Exercise:
Verbatim copy, images excluded: write out each record shown below.
*** Stored data ***
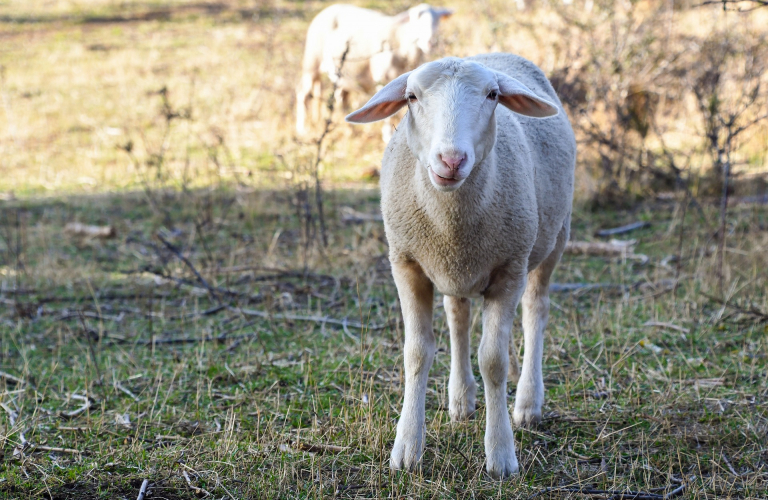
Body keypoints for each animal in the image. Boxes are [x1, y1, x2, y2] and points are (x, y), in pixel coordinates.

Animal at [292, 2, 450, 135]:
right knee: (302, 93)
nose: (430, 43)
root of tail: (328, 9)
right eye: (416, 20)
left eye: (436, 22)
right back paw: (302, 129)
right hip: (312, 61)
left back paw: (350, 131)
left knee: (341, 99)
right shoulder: (382, 77)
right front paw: (388, 134)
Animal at [346, 52, 576, 478]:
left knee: (536, 311)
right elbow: (416, 353)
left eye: (492, 95)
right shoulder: (406, 264)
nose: (451, 160)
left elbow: (494, 361)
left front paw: (501, 455)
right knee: (458, 317)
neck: (451, 219)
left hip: (554, 237)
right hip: (457, 268)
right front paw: (407, 449)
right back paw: (461, 399)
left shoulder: (509, 269)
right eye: (411, 97)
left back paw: (527, 404)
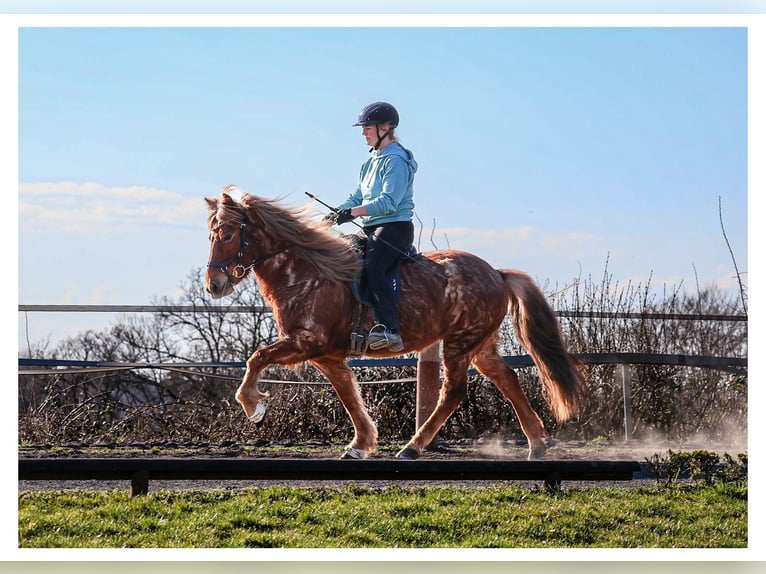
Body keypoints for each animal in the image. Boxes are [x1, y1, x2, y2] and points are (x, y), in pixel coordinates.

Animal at [204, 185, 586, 460]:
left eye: (227, 235)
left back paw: (413, 447)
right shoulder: (326, 355)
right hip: (479, 345)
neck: (309, 273)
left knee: (454, 392)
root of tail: (496, 272)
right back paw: (536, 445)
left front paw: (253, 405)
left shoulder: (306, 341)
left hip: (460, 344)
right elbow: (348, 395)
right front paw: (360, 444)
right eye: (211, 236)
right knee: (507, 379)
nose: (214, 286)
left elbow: (257, 358)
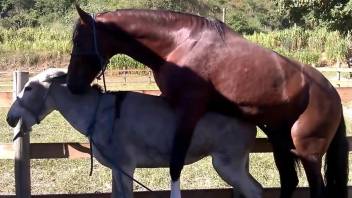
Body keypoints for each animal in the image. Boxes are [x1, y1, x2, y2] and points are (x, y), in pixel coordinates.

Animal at [6, 69, 262, 197]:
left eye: (28, 88)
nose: (9, 119)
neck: (99, 113)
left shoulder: (125, 166)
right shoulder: (117, 169)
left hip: (226, 163)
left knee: (254, 191)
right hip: (236, 164)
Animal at [66, 5, 350, 197]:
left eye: (79, 41)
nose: (72, 84)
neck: (179, 43)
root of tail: (332, 94)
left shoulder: (189, 109)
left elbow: (176, 163)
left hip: (308, 152)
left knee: (316, 188)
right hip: (281, 143)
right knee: (289, 180)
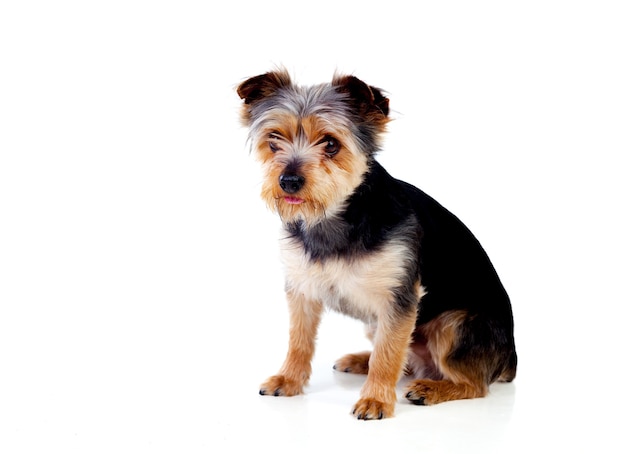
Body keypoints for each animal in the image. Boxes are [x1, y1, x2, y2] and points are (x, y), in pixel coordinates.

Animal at [236, 69, 516, 420]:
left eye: (331, 144)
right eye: (274, 139)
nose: (288, 181)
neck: (334, 217)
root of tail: (511, 360)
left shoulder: (398, 297)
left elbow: (388, 353)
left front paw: (376, 400)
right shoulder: (302, 289)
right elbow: (299, 340)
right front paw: (288, 379)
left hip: (457, 325)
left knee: (473, 383)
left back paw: (431, 388)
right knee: (407, 360)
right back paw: (362, 361)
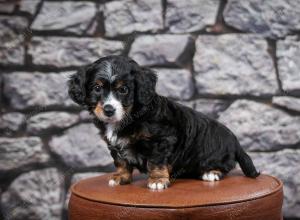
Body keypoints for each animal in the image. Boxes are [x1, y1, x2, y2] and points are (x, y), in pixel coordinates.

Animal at [67, 54, 258, 189]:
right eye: (97, 88)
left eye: (123, 90)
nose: (108, 110)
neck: (130, 116)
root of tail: (235, 141)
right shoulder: (114, 144)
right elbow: (121, 161)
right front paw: (121, 177)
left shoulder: (161, 139)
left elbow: (156, 161)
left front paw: (158, 180)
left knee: (225, 166)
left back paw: (211, 173)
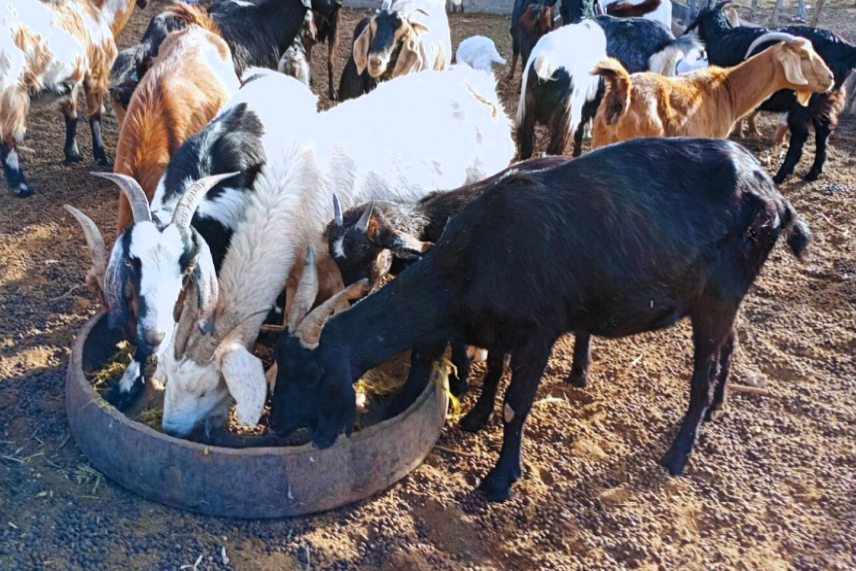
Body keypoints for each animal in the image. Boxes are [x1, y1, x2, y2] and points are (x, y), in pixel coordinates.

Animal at [0, 0, 146, 197]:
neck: (98, 11)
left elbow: (72, 115)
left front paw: (72, 154)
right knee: (8, 138)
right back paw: (22, 187)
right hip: (12, 89)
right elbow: (95, 116)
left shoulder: (72, 79)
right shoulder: (96, 72)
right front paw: (101, 157)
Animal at [153, 65, 515, 438]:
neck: (295, 192)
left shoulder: (341, 272)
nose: (171, 430)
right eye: (171, 378)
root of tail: (479, 84)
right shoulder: (298, 271)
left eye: (207, 388)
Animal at [269, 137, 811, 503]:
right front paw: (474, 417)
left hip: (719, 294)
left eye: (312, 373)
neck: (470, 257)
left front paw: (499, 479)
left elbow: (513, 403)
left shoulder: (537, 334)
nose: (275, 425)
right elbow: (489, 371)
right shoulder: (495, 326)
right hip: (722, 297)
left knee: (701, 371)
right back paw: (717, 403)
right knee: (729, 342)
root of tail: (772, 192)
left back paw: (679, 452)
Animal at [516, 21, 607, 160]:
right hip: (565, 119)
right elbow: (578, 134)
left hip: (526, 112)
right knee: (554, 149)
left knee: (527, 147)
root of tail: (548, 63)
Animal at [683, 1, 856, 182]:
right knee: (823, 131)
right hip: (825, 100)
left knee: (801, 135)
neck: (722, 37)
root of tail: (845, 48)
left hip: (805, 102)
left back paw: (780, 176)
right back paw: (813, 173)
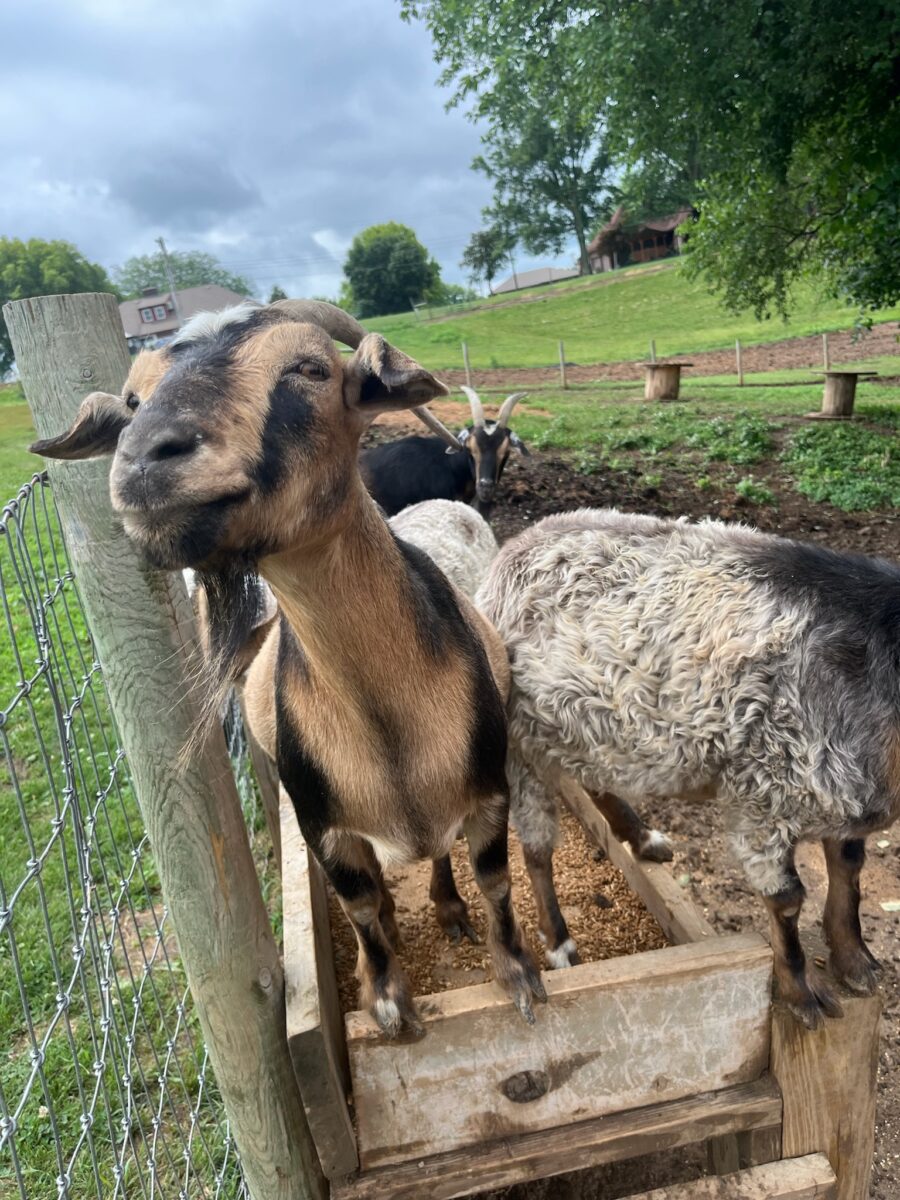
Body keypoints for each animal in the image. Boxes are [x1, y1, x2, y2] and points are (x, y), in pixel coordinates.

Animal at [477, 508, 897, 1028]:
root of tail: (509, 553)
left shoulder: (843, 785)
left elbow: (849, 868)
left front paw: (857, 961)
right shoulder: (764, 793)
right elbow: (787, 898)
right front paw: (802, 995)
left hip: (584, 724)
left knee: (593, 779)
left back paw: (643, 839)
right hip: (521, 741)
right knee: (536, 849)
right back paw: (560, 944)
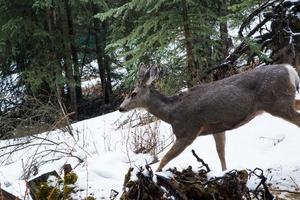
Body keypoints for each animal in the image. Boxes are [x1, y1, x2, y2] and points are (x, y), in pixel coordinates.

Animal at [119, 63, 300, 171]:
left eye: (133, 93)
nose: (121, 108)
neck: (171, 113)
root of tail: (290, 70)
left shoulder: (187, 132)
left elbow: (165, 158)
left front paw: (156, 175)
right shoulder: (217, 127)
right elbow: (221, 152)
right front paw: (225, 172)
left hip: (277, 102)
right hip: (286, 100)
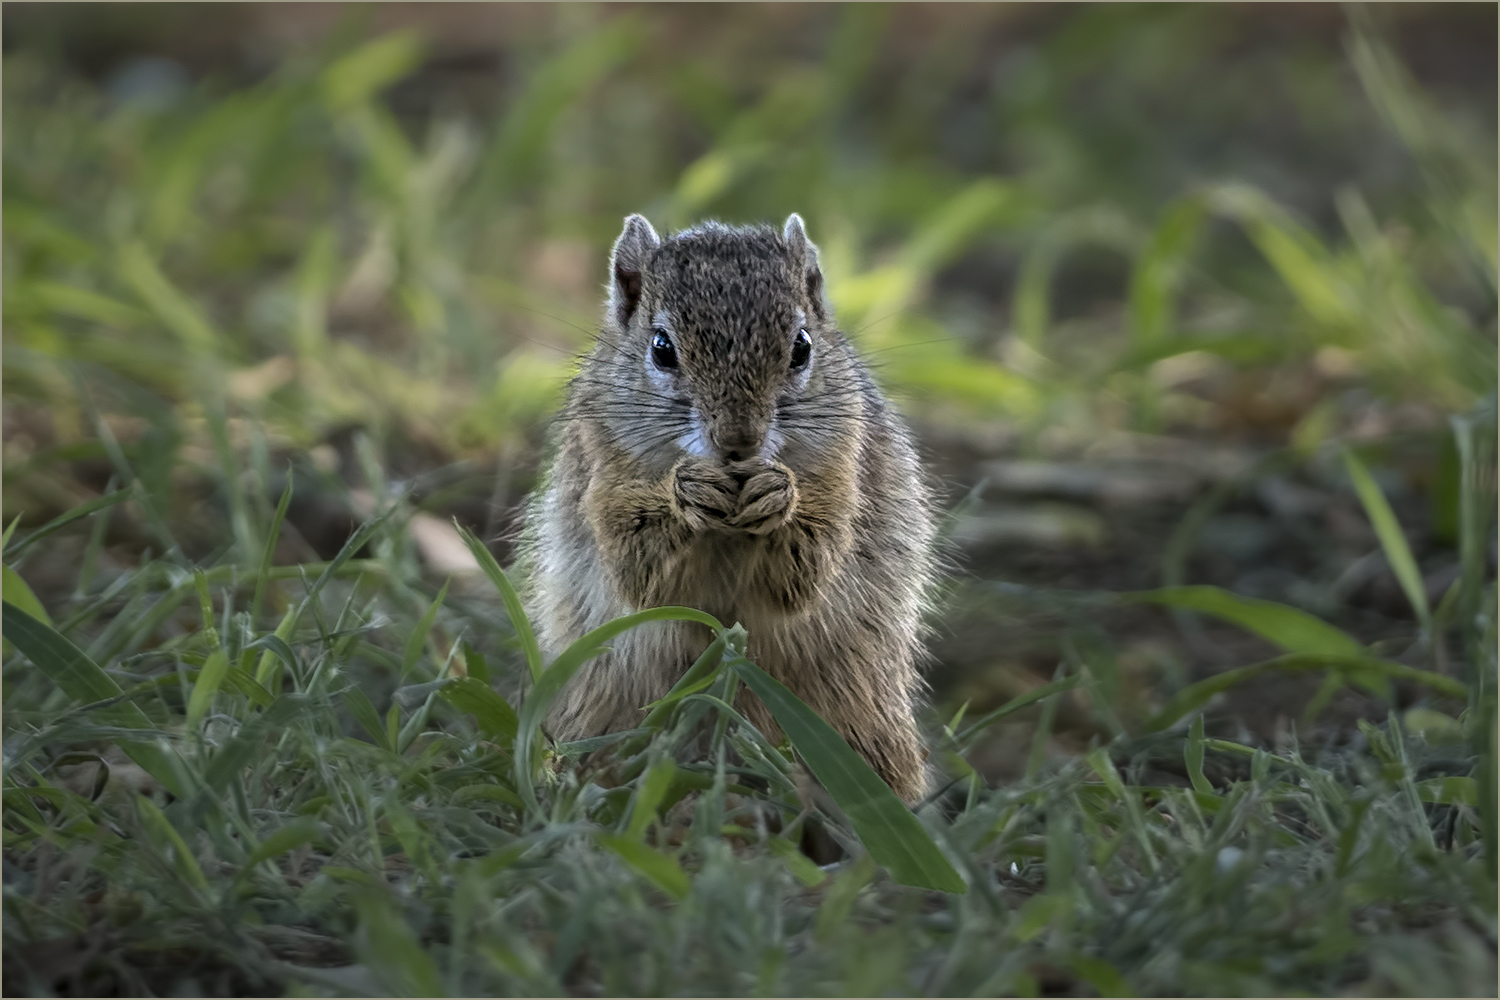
*** End of Stored data ***
Task answer:
Body keypoints for each animal in the image. Boxes are [x1, y1, x2, y2] and points are (x, y), in pixel coordinates.

Animal at [292, 2, 450, 135]:
right knee: (302, 93)
nose: (430, 43)
root of tail: (328, 9)
right eye: (416, 20)
left eye: (436, 22)
right back paw: (302, 129)
right hip: (312, 61)
left back paw: (350, 131)
left knee: (341, 99)
right shoulder: (382, 77)
right front paw: (388, 134)
Animal at [346, 52, 576, 478]:
left knee: (536, 311)
right elbow: (416, 353)
left eye: (492, 95)
right shoulder: (406, 264)
nose: (451, 160)
left elbow: (494, 361)
left front paw: (501, 455)
right knee: (458, 317)
neck: (451, 219)
left hip: (554, 237)
right hip: (457, 268)
right front paw: (407, 449)
right back paw: (461, 399)
left shoulder: (509, 269)
right eye: (411, 97)
left back paw: (527, 404)
Body keypoints for each animal in the image. Boxes are [x1, y1, x2, y2] and points are (x, y), in pixel coordinates.

Animal at [204, 185, 586, 460]:
left eye: (227, 235)
left back paw: (413, 447)
right shoulder: (326, 355)
right hip: (479, 345)
neck: (309, 273)
left knee: (454, 392)
root of tail: (496, 272)
right back paw: (536, 445)
left front paw: (253, 405)
left shoulder: (306, 341)
left hip: (460, 344)
right elbow: (348, 395)
right front paw: (360, 444)
right eye: (211, 236)
right knee: (507, 379)
nose: (214, 286)
left elbow: (257, 358)
Body keypoints for each animal in the image. Boxes are [x1, y1, x2, y2] and points are (x, y), in pixel coordinates.

Animal at [6, 69, 262, 197]:
left eye: (28, 88)
nose: (9, 119)
neck: (99, 113)
left shoulder: (125, 166)
right shoulder: (117, 169)
left hip: (226, 163)
left knee: (254, 191)
right hip: (236, 164)
Animal at [66, 5, 350, 197]:
left eye: (79, 41)
nose: (72, 84)
neck: (179, 43)
root of tail: (332, 94)
left shoulder: (189, 109)
left elbow: (176, 163)
left hip: (308, 152)
left knee: (316, 188)
right hip: (281, 143)
right knee: (289, 180)
Body keypoints for each animal in the image. Boxes are [x1, y1, x2, y2] and points are (x, y), in pixel coordinates.

Animal at [236, 69, 516, 420]:
left eye: (331, 144)
right eye: (274, 139)
nose: (288, 181)
neck: (334, 217)
root of tail: (511, 360)
left shoulder: (398, 297)
left elbow: (388, 353)
left front paw: (376, 400)
right shoulder: (302, 289)
right elbow: (299, 340)
right front paw: (288, 379)
left hip: (457, 325)
left knee: (473, 383)
left back paw: (431, 388)
right knee: (407, 360)
right back paw: (362, 361)
Body keypoints for each animal in the image. Boxes are [x1, y1, x2, y2] and points are (x, y), in pixel coordinates.

Animal at [67, 54, 258, 189]:
right eye: (97, 88)
left eye: (123, 90)
nose: (108, 110)
neck: (130, 116)
root of tail: (235, 141)
right shoulder: (114, 144)
right elbow: (121, 161)
right front paw: (121, 177)
left shoulder: (161, 139)
left elbow: (156, 161)
left front paw: (158, 180)
left knee: (225, 166)
left back paw: (211, 173)
Body keypoints for each animal in the image. Boxes are [x1, y1, x2, y2] and points are (x, y), in pixel coordinates.

Animal at [0, 0, 146, 197]:
neck: (98, 11)
left elbow: (72, 115)
left front paw: (72, 154)
right knee: (8, 138)
right back paw: (22, 187)
right hip: (12, 89)
right elbow: (95, 116)
left shoulder: (72, 79)
right shoulder: (96, 72)
right front paw: (101, 157)
Animal at [153, 65, 515, 438]:
neck: (295, 192)
left shoulder: (341, 272)
nose: (171, 430)
right eye: (171, 378)
root of tail: (479, 84)
right shoulder: (298, 271)
left eye: (207, 388)
Animal at [269, 137, 811, 503]:
right front paw: (474, 417)
left hip: (719, 294)
left eye: (312, 373)
neck: (470, 257)
left front paw: (499, 479)
left elbow: (513, 403)
left shoulder: (537, 334)
nose: (275, 425)
right elbow: (489, 371)
right shoulder: (495, 326)
right hip: (722, 297)
left knee: (701, 371)
right back paw: (717, 403)
right knee: (729, 342)
root of tail: (772, 192)
left back paw: (679, 452)
Animal at [516, 21, 607, 160]:
right hip: (565, 119)
right elbow: (578, 134)
left hip: (526, 112)
right knee: (554, 149)
left knee: (527, 147)
root of tail: (548, 63)
Animal at [683, 1, 856, 182]:
right knee: (823, 131)
right hip: (825, 100)
left knee: (801, 135)
neck: (722, 37)
root of tail: (845, 48)
left hip: (805, 102)
left back paw: (780, 176)
right back paw: (813, 173)
Body keypoints for each animal in the image. Boxes are [x1, y1, x2, y2] and points are (x, y), in pixel coordinates.

Animal at [477, 508, 897, 1028]:
root of tail: (509, 553)
left shoulder: (843, 785)
left elbow: (849, 868)
left front paw: (857, 961)
right shoulder: (764, 793)
right elbow: (787, 898)
right front paw: (802, 995)
left hip: (584, 724)
left knee: (593, 779)
left back paw: (643, 839)
right hip: (521, 741)
right knee: (536, 849)
right back paw: (560, 944)
Body keypoints for each animal in the image. Boxes are [x1, y1, x2, y2] and points are (x, y), in pixel coordinates.

Animal at [119, 63, 300, 171]:
left eye: (133, 93)
nose: (121, 108)
neck: (171, 113)
root of tail: (290, 70)
left shoulder: (187, 132)
left elbow: (165, 158)
left front paw: (156, 175)
right shoulder: (217, 127)
right elbow: (221, 152)
right front paw: (225, 172)
left hip: (277, 102)
right hip: (286, 100)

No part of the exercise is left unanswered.